**Problem:** Please copy exactly every line from the one that contains "text_box [1351, 552, 1358, 787]" to the end of the data below, with both ends included and no other lines.

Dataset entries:
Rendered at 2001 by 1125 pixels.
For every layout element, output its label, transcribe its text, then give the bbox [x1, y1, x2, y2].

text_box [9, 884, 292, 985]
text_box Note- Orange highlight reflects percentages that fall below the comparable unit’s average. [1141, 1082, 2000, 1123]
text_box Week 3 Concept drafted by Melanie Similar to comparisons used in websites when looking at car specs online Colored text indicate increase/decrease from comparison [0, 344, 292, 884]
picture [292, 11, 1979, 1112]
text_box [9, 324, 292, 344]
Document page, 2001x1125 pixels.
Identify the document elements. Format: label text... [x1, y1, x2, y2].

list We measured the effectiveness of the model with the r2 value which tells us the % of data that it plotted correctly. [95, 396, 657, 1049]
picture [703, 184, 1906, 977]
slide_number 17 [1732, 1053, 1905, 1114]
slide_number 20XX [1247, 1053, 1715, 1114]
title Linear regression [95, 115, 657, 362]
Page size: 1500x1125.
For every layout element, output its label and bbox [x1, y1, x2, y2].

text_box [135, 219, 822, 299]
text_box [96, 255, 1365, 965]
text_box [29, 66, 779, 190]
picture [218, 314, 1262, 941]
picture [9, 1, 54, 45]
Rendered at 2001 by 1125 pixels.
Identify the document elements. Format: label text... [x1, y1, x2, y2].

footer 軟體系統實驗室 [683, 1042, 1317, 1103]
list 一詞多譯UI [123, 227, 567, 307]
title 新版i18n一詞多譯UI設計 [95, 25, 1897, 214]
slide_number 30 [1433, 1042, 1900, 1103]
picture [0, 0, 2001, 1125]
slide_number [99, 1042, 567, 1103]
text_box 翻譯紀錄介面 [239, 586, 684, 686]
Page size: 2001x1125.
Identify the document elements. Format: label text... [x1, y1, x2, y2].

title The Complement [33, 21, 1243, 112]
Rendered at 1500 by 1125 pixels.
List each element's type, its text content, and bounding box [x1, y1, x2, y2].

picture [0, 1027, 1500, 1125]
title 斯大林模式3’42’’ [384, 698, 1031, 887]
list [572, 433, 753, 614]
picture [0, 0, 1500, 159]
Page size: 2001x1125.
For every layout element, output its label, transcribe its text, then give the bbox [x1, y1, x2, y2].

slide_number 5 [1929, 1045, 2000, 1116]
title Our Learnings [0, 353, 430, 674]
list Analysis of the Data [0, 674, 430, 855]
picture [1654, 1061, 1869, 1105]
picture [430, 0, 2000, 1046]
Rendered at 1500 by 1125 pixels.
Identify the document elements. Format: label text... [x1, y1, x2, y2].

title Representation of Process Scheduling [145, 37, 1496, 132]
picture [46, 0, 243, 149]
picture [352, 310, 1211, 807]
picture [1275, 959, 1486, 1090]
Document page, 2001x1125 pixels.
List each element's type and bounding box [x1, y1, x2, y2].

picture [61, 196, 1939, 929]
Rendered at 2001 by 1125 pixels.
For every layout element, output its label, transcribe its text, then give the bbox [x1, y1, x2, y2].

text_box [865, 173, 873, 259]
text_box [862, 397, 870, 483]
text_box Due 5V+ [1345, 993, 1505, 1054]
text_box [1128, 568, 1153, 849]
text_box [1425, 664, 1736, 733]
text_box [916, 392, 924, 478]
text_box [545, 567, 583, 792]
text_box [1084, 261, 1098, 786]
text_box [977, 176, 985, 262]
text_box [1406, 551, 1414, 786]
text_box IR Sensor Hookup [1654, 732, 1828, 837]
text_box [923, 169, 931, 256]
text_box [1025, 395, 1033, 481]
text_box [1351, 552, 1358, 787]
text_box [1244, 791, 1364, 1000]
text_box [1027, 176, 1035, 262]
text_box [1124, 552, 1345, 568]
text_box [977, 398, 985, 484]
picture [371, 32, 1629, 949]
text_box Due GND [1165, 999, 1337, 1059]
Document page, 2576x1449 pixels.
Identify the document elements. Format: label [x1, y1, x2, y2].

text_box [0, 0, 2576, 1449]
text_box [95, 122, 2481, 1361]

**Result:**
text_box [1351, 552, 1358, 787]
text_box [1244, 791, 1364, 1000]
text_box [1027, 176, 1035, 262]
text_box [1124, 552, 1345, 568]
text_box [977, 398, 985, 484]
picture [371, 32, 1629, 949]
text_box Due GND [1165, 999, 1337, 1059]
Document page, 2576x1449 pixels.
Identify the document elements. Format: label [x1, y1, x2, y2].

text_box [0, 0, 2576, 1449]
text_box [95, 122, 2481, 1361]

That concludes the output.